EXERCISE PROMPT: Condense the paragraph that begins "When we started paying daycare bills" in the essay on motherhood and money below into a short bulleted list that keeps its main facts.

PASSAGE TO READ:

###

When you are a mom you should avoid math, especially budgets. If you are a mom you should not sit down with a pen, paper and calculator and should avoid Microsoft Excel entirely. Because if you do, you'll start realizing that being a mom doesn't equate to making a lot of money. It equals spending a lot of money and this may be depressing.

When we started paying daycare bills for Caroline we quietly wrote the checks and accepted the fact that the price for someone else caring for our little bundle of joy would be the same as our mortgage. We added it to the list of new expenses that come with having a child, from diapers and formula, fancy car seats and strollers. We traded in ebay purchases and Pottery Barn splurges for Robeez and Hannah Anderson outfits that would last 2-3 months. And although my paycheck had diminished, there was still enough in the bank account each week to help contribute to the bottom line.

Now that our second bundle of joy is on the way, we've long switched to generic diapers even though the tabs always rip off and probably too eagerly say, "Oh yes, please!" when someone mentions the words bag and hand-me-downs in the same sentence. We also asked the new daycare for information about infant care pricing. Against my will we added it all up and of course, it didn't take a ma thematic genius to realize that the price for someone else caring for my joyful bundles would be about two mortgage payments, aka, more than my take home pay.

This brings me to the damned it you do, damned if you don't dilemma that all moms, and maybe some dads, face. Should we stay home or should we work? What's best for the family budget? What's best for the child? What's best for the parents health and mental sanity not to mention career development? There is no right decision. There is no choice that makes everyone happy. Yet no matter what, it means less money in the pockets.

###

RECORDS:
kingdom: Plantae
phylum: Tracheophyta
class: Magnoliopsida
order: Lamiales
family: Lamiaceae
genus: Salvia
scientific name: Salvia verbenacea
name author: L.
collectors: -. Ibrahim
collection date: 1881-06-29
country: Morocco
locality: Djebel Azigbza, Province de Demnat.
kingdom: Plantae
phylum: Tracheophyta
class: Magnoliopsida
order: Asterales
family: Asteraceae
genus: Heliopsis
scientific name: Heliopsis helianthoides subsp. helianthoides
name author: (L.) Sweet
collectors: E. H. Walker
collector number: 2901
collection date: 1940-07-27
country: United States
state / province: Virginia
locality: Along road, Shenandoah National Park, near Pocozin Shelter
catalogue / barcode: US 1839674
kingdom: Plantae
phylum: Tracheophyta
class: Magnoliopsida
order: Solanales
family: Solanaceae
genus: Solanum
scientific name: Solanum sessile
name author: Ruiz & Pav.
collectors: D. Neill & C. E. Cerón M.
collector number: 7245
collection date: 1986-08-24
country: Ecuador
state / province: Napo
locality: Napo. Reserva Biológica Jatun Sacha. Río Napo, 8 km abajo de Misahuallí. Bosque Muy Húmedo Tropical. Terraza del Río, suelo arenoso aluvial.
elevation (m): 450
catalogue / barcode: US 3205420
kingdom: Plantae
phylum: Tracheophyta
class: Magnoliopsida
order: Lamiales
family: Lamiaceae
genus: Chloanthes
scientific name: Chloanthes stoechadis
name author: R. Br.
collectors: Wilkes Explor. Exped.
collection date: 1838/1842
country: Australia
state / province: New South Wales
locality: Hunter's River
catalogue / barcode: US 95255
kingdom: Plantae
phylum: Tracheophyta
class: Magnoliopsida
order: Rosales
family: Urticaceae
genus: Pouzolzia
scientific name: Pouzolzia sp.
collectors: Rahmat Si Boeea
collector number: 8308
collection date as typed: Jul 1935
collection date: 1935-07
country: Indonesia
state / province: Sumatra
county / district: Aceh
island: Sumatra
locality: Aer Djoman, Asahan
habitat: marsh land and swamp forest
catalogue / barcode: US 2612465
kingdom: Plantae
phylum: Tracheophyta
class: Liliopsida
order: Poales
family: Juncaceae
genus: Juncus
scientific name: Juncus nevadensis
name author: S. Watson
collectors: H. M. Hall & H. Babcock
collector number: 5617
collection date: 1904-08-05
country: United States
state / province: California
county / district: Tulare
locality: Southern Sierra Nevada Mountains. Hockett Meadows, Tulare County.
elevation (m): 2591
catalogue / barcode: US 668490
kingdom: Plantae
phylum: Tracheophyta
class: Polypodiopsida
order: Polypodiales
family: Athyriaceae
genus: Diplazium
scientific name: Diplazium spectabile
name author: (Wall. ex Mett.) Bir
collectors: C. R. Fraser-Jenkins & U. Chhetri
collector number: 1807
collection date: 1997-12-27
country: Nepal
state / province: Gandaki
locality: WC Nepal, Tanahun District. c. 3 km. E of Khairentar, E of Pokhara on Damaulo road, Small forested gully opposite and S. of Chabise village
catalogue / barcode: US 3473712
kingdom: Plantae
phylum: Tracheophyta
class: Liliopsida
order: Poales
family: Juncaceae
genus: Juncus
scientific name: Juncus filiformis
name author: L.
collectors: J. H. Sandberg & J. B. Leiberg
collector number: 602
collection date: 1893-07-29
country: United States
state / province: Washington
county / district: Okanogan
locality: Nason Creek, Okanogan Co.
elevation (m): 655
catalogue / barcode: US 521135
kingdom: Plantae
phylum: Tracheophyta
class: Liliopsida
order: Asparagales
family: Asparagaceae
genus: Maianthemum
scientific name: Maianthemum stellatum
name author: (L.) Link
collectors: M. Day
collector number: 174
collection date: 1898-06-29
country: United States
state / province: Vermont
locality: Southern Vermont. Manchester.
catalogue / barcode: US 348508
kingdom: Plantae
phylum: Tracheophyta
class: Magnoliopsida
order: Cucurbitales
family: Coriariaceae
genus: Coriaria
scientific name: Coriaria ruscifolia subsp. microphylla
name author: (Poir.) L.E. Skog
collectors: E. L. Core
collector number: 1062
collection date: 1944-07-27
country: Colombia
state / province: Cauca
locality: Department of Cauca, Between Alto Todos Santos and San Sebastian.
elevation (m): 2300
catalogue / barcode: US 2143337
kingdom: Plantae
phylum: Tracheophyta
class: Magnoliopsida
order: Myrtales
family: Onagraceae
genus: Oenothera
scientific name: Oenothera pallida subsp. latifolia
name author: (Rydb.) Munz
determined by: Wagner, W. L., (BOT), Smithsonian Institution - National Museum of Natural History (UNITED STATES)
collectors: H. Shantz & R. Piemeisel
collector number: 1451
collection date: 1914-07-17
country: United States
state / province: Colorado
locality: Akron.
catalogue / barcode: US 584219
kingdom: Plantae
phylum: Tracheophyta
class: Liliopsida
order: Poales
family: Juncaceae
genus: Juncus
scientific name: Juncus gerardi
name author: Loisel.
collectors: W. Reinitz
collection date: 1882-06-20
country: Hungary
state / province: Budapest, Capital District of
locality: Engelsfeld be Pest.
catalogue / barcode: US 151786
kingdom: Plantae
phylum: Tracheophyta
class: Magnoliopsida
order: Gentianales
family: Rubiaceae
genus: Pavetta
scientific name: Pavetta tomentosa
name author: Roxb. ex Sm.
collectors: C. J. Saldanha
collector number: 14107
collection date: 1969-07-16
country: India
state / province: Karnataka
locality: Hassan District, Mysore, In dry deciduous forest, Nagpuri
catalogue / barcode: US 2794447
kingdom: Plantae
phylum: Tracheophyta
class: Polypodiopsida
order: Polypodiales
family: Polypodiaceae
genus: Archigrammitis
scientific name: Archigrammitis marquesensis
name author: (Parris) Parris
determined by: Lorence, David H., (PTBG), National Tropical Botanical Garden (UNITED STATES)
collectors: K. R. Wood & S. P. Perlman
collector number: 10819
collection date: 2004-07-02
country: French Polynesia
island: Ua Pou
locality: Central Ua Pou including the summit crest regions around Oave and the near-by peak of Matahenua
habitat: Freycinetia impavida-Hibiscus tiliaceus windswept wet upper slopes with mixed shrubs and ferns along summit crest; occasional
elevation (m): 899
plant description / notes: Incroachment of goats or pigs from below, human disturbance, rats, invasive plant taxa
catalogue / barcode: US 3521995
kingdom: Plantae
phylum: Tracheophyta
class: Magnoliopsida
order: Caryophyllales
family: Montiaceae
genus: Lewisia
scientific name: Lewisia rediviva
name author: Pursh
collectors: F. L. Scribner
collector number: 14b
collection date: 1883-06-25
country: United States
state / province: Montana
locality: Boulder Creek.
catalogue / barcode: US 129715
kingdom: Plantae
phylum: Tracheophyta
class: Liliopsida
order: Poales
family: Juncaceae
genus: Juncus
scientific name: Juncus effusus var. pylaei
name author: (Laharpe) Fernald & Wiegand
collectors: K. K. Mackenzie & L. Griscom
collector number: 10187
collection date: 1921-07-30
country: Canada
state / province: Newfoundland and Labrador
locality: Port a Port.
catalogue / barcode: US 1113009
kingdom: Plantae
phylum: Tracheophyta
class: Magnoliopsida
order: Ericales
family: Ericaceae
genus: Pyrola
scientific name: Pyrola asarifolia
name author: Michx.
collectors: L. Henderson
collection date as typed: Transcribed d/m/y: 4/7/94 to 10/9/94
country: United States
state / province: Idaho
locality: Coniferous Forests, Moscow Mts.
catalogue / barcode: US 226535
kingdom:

###

WRITTEN REPLY:
- Daycare for Caroline cost about the same as the mortgage, and the checks were paid without complaint.
- That cost joined the other new expenses of having a child: diapers, formula, fancy car seats and strollers.
- eBay purchases and Pottery Barn splurges gave way to Robeez and Hannah Anderson outfits that lasted 2-3 months.
- The paycheck shrank, but enough was still left in the bank account each week to help the bottom line.